Stated goal
Rewrite each of the following rows, putting "broken" wherever "dashed" appears and leaving everything else as it is.

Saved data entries

• • • • • • •

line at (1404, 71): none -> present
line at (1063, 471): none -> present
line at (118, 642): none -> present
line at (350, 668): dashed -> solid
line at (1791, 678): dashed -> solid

• • • • • • •

Correct answer
line at (1404, 71): none -> present
line at (1063, 471): none -> present
line at (118, 642): none -> present
line at (350, 668): broken -> solid
line at (1791, 678): broken -> solid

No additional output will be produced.